There's no crying in baseball!

May 16, 2012 22:44




I have to admit I love A League of Their Own. It's plot is rather predictable, and sometimes it's rather preachy, but it's still fun.


Directed by Penny Marshall, the movie's big star 'name' was Tom Hanks. The male stars (Hanks, David, Jon Lovitz, Gary Marshall and Bill Pullman), however, play second fiddle to the girls in the movie. And so they should! (Don't get me started about the fact the studios still wanted a male getting top billing.)

Geena Davis is Dottie, the catcher for the Rockford Peaches, and 'star' of the newly formed league. Most of the story centres on her and her sister's (Kit-Lori Petty) relationship. In between we get to see how the league ran (yes, they did have to go to charm school!) and a couple of fun B-stories of the rest of the team. There's the bad girl (Madonna, seemingly type-cast in her best role), the tough loudmouth (Rosie O'Donnell, also type-cast), the girl who can't read (I do love when Mae/Madonna teaches her to read with smut!), the 'ugly' girl who can bat better than anyone (her finding love is so sweet), the shy down-trodden mother with the bratty kid (the only time I got a tear in my eye in the movie is when the kid meets Dottie in the end scene), the girl who receives a telegram from the war office and the pretty blonde one. Enough diverse women for us to identify with one of them!!!!

Hanks (who put on a lot of weight for the role) is Jimmy the Manager/Coach. He starts out as an ass, but in usual movie fashion, he redeems himself and becomes Dottie's friend. I must say that the hint of attraction between Jimmy and Dottie is probably my least favourite part of the movie. Can't women and men, who for all intents and purposes in this situation are workmates, simply be friends? The movie doesn't 'go there', because Dottie is married to Bob, played by the gorgeous Bill Pullman. (Like David, Pullman was becoming a little bit of a 'supporting star' around 1992 when this movie was made and he starred with Hanks and O'Donnell again the next year in Sleepless in Seattle.)
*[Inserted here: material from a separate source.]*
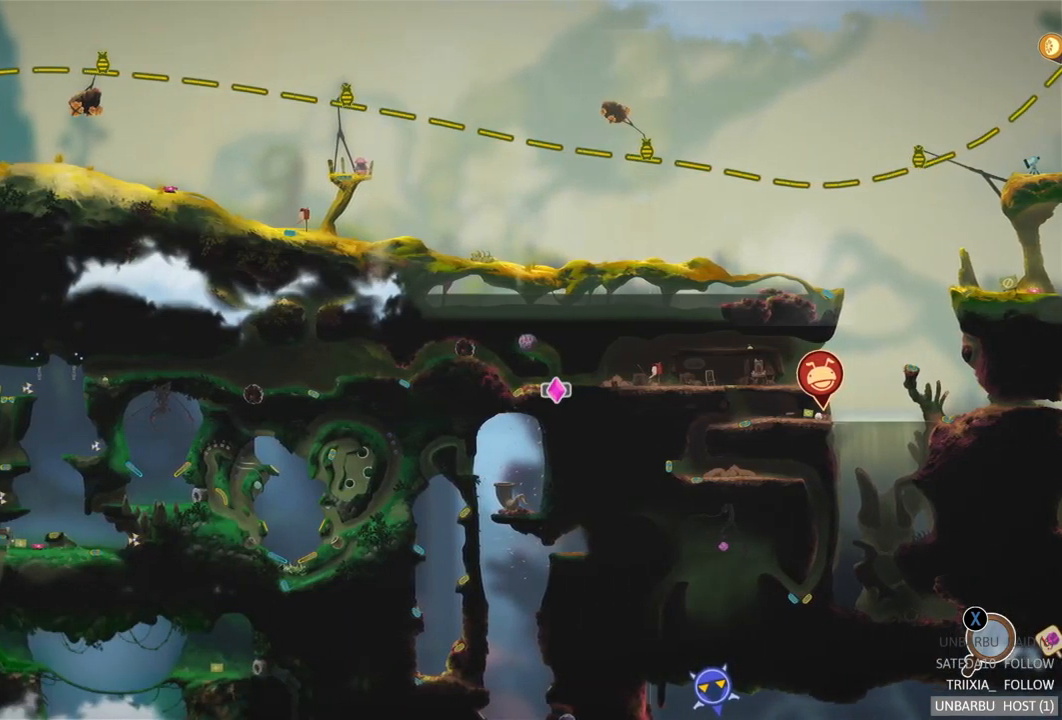
{"buttons": [], "left_stick": "center", "right_stick": "center", "events": []}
Our David plays Ira Lowenstein, the man hired by the owner of the league to run it. He's quite an interesting character. He is the brains behind the league, and a clever and sometimes ruthless businessman.
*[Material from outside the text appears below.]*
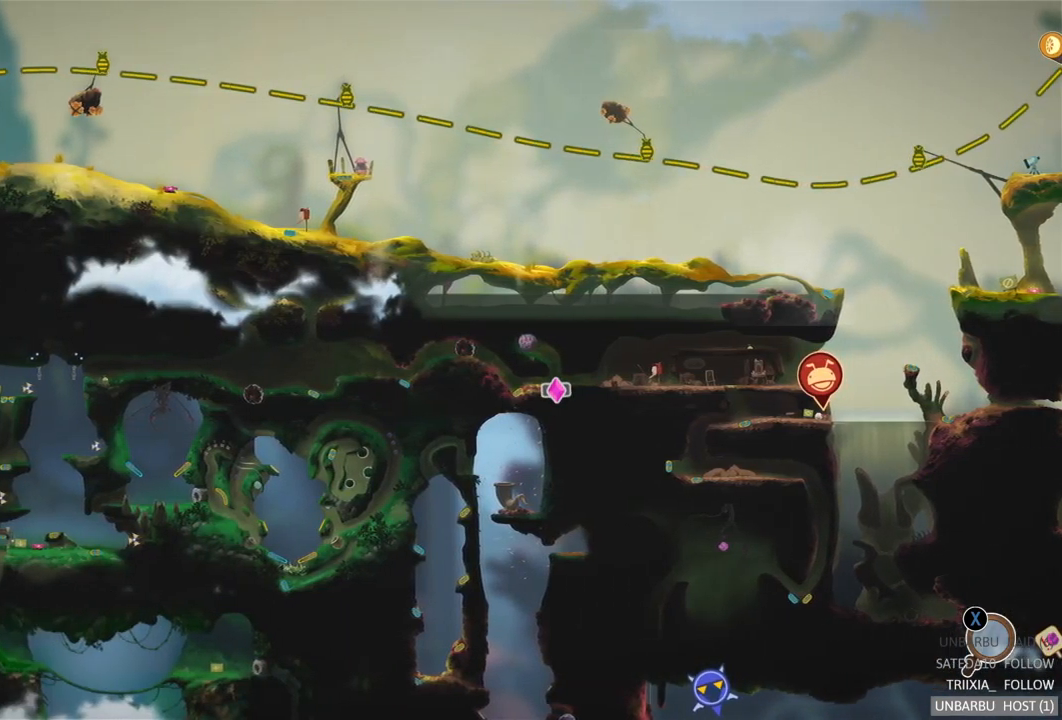
{"buttons": [], "left_stick": "center", "right_stick": "center", "events": []}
To me, his standout scene is when he confronts Jimmy at the first Peaches' game. "...couldn't tell if you were drunk or dead." and "If we paid you a little bit more, Jimmy, do you think you could be just a little more disgusting?" Hee. And of course, DS delivers them great. He really has no issues holding his own with 'stars'.

Ira is also the character who pushes to keep the league going after the men return from the war. He's a real feminist in that he recognises that all women in general were being empowered by their new occupations and that they'd all struggle to come to terms with returning to the kitchen at the end of the war.

My favourite Ira/David scene, however, is one where the characters are attending charm school and Mae/Madonna sashays past and gives him a flirty look. DS is so great in his dismissal of her efforts. It's so funny.

There really was a league, run by chewing gum Wrigley and not chocolate bar Harvey. *snort* It folded when televised games became popular.

Any thoughts, squees, whines, boos, cheers, whatever at A League of Their Own?